→ **WHAT YOU WILL DO**
From the data underneath, reproduce exactly the stretch that begins at the line with "are after the" and ends after the line with "Fajr prayer and".

BEGIN SUPPLIED DATA

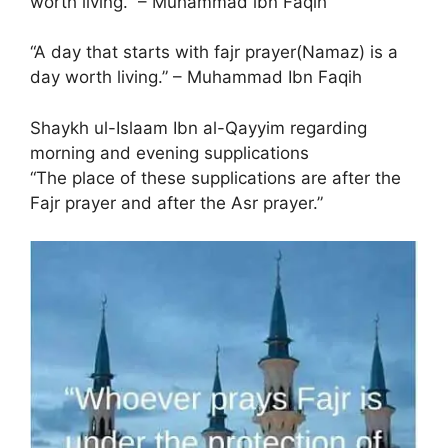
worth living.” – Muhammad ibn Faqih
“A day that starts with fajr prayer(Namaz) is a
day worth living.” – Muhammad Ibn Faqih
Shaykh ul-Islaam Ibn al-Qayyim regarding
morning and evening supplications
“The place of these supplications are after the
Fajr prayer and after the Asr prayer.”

END SUPPLIED DATA
BEGIN SUPPLIED DATA

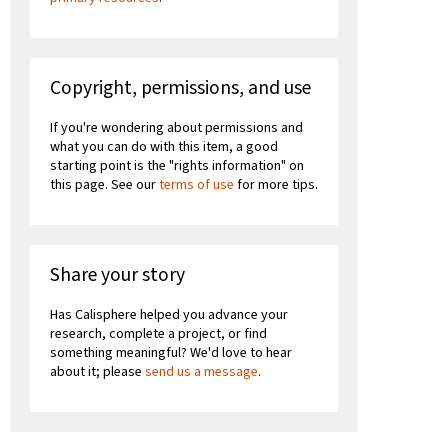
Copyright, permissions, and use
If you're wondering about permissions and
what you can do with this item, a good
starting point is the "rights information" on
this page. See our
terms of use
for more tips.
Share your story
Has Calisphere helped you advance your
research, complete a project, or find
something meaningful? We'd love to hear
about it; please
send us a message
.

END SUPPLIED DATA
BEGIN SUPPLIED DATA

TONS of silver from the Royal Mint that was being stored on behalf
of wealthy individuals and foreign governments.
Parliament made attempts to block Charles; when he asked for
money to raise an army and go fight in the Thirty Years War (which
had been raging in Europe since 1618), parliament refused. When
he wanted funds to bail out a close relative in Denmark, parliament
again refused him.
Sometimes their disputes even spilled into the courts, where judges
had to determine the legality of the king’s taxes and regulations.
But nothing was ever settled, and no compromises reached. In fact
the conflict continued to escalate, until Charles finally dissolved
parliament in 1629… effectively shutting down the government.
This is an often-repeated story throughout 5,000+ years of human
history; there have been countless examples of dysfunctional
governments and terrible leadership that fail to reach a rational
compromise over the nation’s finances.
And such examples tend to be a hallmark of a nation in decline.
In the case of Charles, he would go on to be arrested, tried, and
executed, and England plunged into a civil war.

END SUPPLIED DATA

→ **EXERCISE OUTPUT**
“The place of these supplications are after the
Fajr prayer and after the Asr prayer.”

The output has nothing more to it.